Consiglio di Stato
Sezione V
Sentenza 20 febbraio 2024, n. 1677
Presidente: De Nictolis - Estensore: Fantini
FATTO
1. L'ATI Logarzo Group s.r.l. ha interposto appello nei confronti della sentenza 27 giugno 2023, n. 1563 del Tribunale amministrativo regionale della Campania, sezione staccata di Salerno, Sez. I, che ha respinto il suo ricorso avverso la deliberazione presidenziale n. 17 del 9 febbraio 2023 con la quale il Consorzio di bonifica "Velia" ne ha disposto l'esclusione dalla "procedura aperta sopra la soglia comunitaria in modalità telematica per l'aggiudicazione dell'appalto a corpo di lavori denominato Parkway Alento" (finalizzato alla realizzazione di una infrastruttura ciclopedonale lungo il fiume Alento), dichiarando poi inammissibile il ricorso incidentale escludente della seconda graduata Viro Costruzioni Generali s.r.l. (a sua volta, esclusa in data 30 maggio 2023).
L'ATI Logarzo, pur essendo risultata prima in graduatoria (avendo presentato la migliore offerta tecnica e con un ribasso pienamente sostenibile), è stata, successivamente alla proposta di aggiudicazione, esclusa dalla gara, ai sensi dell'art. 97, comma 5, lett. c), del d.lgs. n. 50 del 2016, in ragione del fatto di avere indicato un importo, non giustificato, per gli oneri aziendali per la sicurezza di euro 2.500,00, inferiore a quello degli altri concorrenti; in sede di giustificazione dell'anomalia ha rappresentato di essere incorsa in un mero e manifesto errore materiale nella compilazione dell'offerta economica, consistente nell'errata trascrizione dell'importo stimato per tali oneri (euro 33.000,00), specificando che il maggiore importo era stato considerato nella predisposizione dell'offerta, essendo incluso nelle "spese generali" (pari ad euro 410.409,50) e coperto dall'utile di impresa (di euro 276.319,66).

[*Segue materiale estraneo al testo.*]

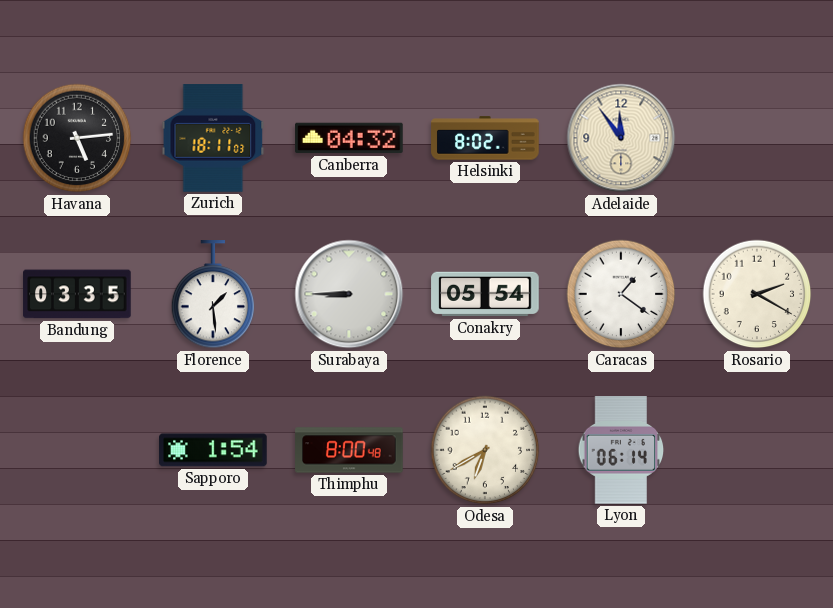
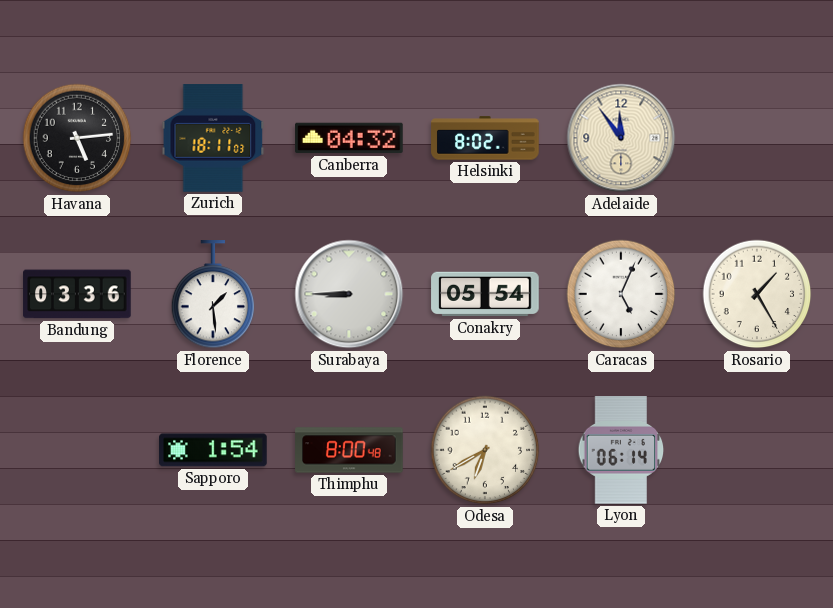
Bandung: 03:35 -> 03:36
Caracas: 1:21 -> 5:04
Rosario: 2:20 -> 1:25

2. Con il ricorso in primo grado l'ATI Logarzo ha impugnato la propria esclusione dalla procedura deducendo di avere formulato la migliore offerta e di avere conseguito il punteggio massimo per gli elementi qualitativi; allega altresì di avere dimostrato, nel corso del procedimento di verifica dell'anomalia, l'erronea trascrizione degli oneri di sicurezza in sede di offerta, e comunque la congruità dell'offerta stessa, tenendo conto del previsto utile d'impresa (pari al 5,03 per cento) e delle spese generali (stimate nella misura dell'8,07 per cento) e comunque dell'incidenza degli oneri di sicurezza nella assolutamente limitata misura dell'0,57 per cento del valore dell'appalto.

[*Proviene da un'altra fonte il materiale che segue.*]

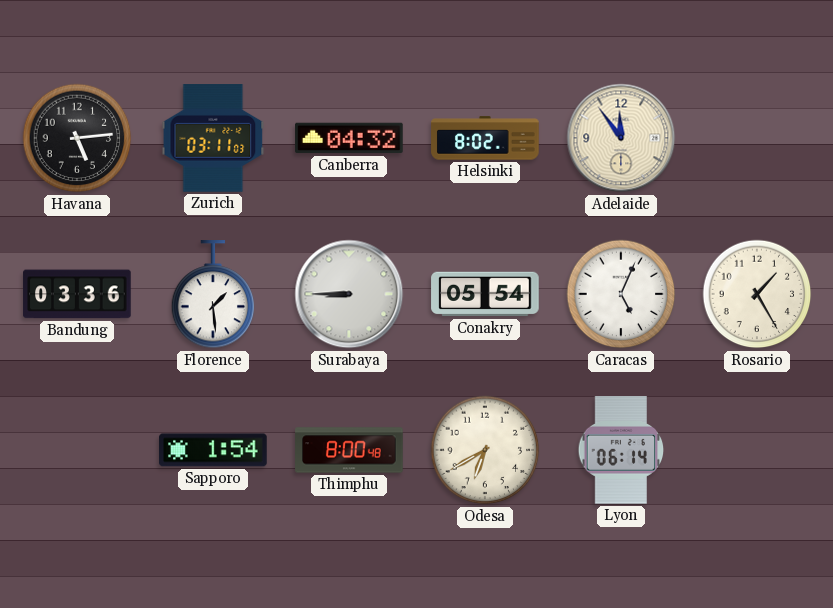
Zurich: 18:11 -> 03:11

3. La sentenza impugnata ha respinto il ricorso, ritenendo imprescindibile il rispetto del principio della immodificabilità degli oneri di sicurezza aziendale (o interni) che l'art. 95, comma 10, del d.lgs. n. 50 del 2016 impone di indicare in sede di offerta (analogamente ai costi per manodopera); in particolare, ha affermato che «è vietata la modificazione che si traduca in un'alterazione dell'equilibrio economico dell'offerta originaria ovvero che determini -come nella specie - una revisione degli oneri di sicurezza aziendale, mentre è ammissibile la giustificazione che, senza modifiche agli oneri di sicurezza, si concretizzi in una specificazione del costo della manodopera». La sentenza ha infine ritenuto inammissibile il ricorso incidentale, in quanto proposto da un soggetto, la Viro Costruzioni s.r.l., che non riveste la qualifica di controinteressato, non avendo conseguito l'aggiudicazione dell'appalto, provvedimento non adottato dalla stazione appaltante.

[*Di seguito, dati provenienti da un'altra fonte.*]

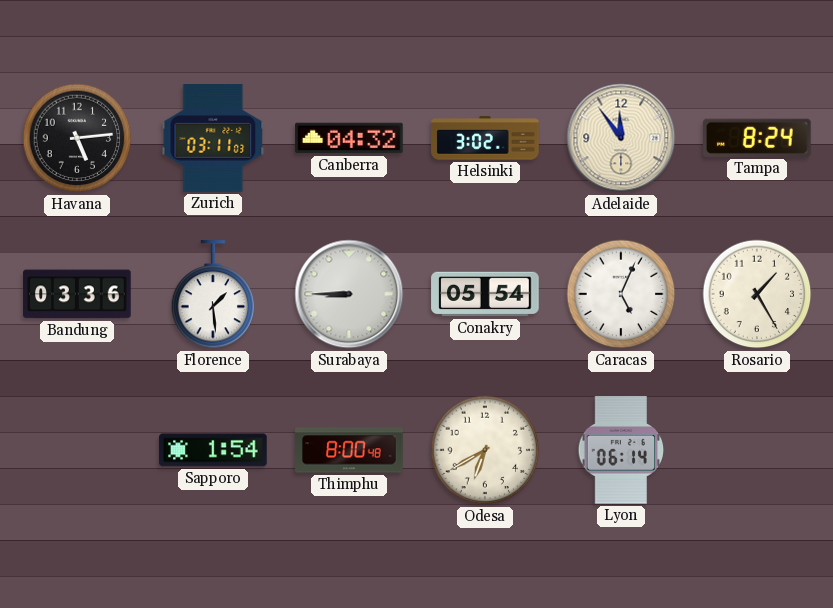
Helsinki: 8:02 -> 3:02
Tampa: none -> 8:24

4. Con l'appello l'ATI Logarzo ha criticato la sentenza, deducendone l'erroneità per la superficiale e incompleta disamina del ricorso, con particolare riguardo alla contestata circostanza per cui l'art. 12.2, lett. h), del disciplinare sanziona con l'esclusione solamente l'omessa indicazione degli oneri sulla sicurezza, e non anche la mera erronea indicazione del relativo importo e all'assunto del provvedimento del Consorzio che invoca il principio di immodificabilità dell'offerta economica. Più specificamente, deduce l'erronea applicazione del principio di immodificabilità dell'offerta economica e del principio di rigida inalterabilità degli oneri aziendali della sicurezza, il difetto di motivazione e l'illogicità del giudizio di esclusione, dovendosi ritenere ammissibile la correzione dell'offerta; in subordine, ripropone l'impugnazione dell'art. 8.2 del disciplinare di gara, nonché dell'art. 92, comma 2, del d.P.R. n. 107 del 2010. In via ulteriormente gradata chiede che sia rimessa alla Corte di giustizia U.E. la questione pregiudiziale di compatibilità con il diritto europeo della normativa nazionale che consenta l'esclusione dalla gara, senza una previa compiuta valutazione sulla sostenibilità economica complessiva dell'offerta, dell'offerente che, chiamato dalla stazione appaltante a giustificare gli oneri aziendali concernenti l'adempimento delle disposizioni in materia di salute e sicurezza sui luogo di lavoro, ne abbia precisato l'ammontare, nonostante tale rettifica non abbia riguardato il prezzo offerto né intaccato l'equilibrio economico-finanziario dell'offerta.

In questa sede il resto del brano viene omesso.